Optical microscopy offers the unique possibility to study living samples under conditions akin to their native state. However, the technique is not void of inherent problems such as optical blur due to light diffraction, contamination with out-of-focus light from adjacent focal planes, and spherical aberrations. Furthermore, with a dearth of techniques that are capable of imaging multiple focal sections in quick succession, the multi-dimensional capture of dynamically changing samples remains a challenge of its own. Computational techniques that use auxiliary knowledge about the imaging system and the sample to mitigate these problems are hence of great interest in optical microscopy.
The first part of this thesis deals with the design of a discrete model to characterize light propagation. Following the scalar diffraction theory in optics, we propose a discrete algorithm, based on generalized sampling theory, to reverse the coherent diffraction process via back propagation. The algorithm consists of a wavelet-based model for the spherical waves emanating from the object of interest and an optimized multi-rate filtering protocol for reconstruction from the diffraction data recorded by non-ideal detectors.

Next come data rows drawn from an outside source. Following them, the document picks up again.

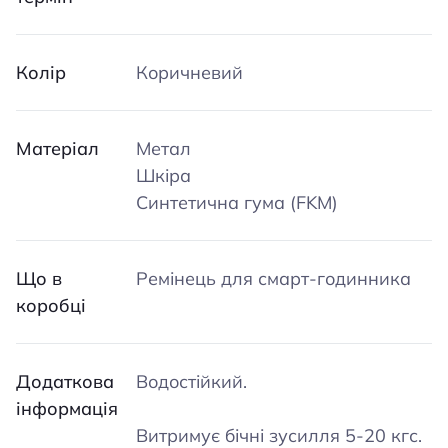
Колір
Коричневий
Матеріал
Метал
Шкіра
Синтетична гума (FKM)
Що в
Ремінець для смарт-годинника
коробці
Додаткова
Водостійкий.
інформація
Витримує бічні зусилля 5-20 кгс.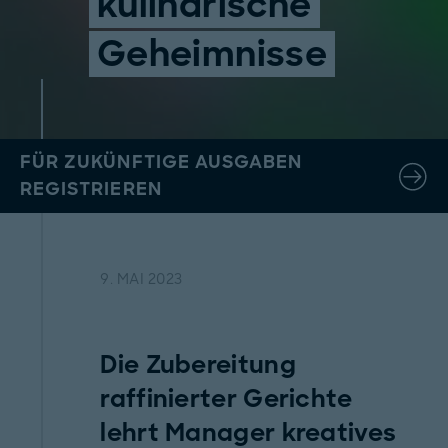
kulinarische
Geheimnisse
FÜR ZUKÜNFTIGE AUSGABEN
REGISTRIEREN
9. MAI 2023
Die Zubereitung
raffinierter Gerichte
lehrt Manager kreatives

The second part of this thesis describes a spatial registration tool designed for multi-view microscopy. Here, the imaged sample is rotated about a lateral axis for the acquisition of multiple 3D datasets from different views in order to subsequently alleviate the severe axial blur found in each such dataset. Automatic algorithms that only rely on maximizing pixel-based similarity provide poor results in such applications owing to the anisotropic point-spread-function (PSF) of optical microscopes. We propose a pyramid-based spatial registration algorithm that re-blurs the multi-view datasets with transformed forms of the PSF in order to make them comparable, before maximizing their pixel-based similarity for registration.
The third part of this thesis describes a fast converging iterative multi-view deconvolution technique that can be applied to the spatially registered forms of the 3D datasets acquired using multi-view microscopy. Our sparsity based algorithm solves a non-linear objective function to jointly deconvolve and fuse the multi-view datasets to finally produce a single deblurred 3D result that has nearly isotropic spatial resolution.
The fourth part of this thesis addresses problems due to spherical aberrations encountered during the imaging of thick samples in optical microscopy. The depth-varying nature of the optical blur found in such cases renders fast and efficient shift-invariant deconvolution techniques to be inapplicable. Here, we propose a fast iterative-shrinkage-thresholding shift-variant 3D deconvolution method that uses depth-dependent PSFs to reconstruct a 3D deblurred form of the imaged thick specimen.
The final part of this thesis describes a non-rigid temporal registration tool that aids in the multi-dimensional imaging of quasi-periodic processes such as cardiac cycles. We propose a variant of dynamic time warping that is capable of both temporally warping and wrapping an input sequence by allowing for jump discontinuities in the non-linear temporal alignment function akin to those found in wrapped phase functions.
This work provides a new set of tools for spatio-temporal reconstruction in optical microscopy and we anticipate them to be useful for a wide range of problems in practice.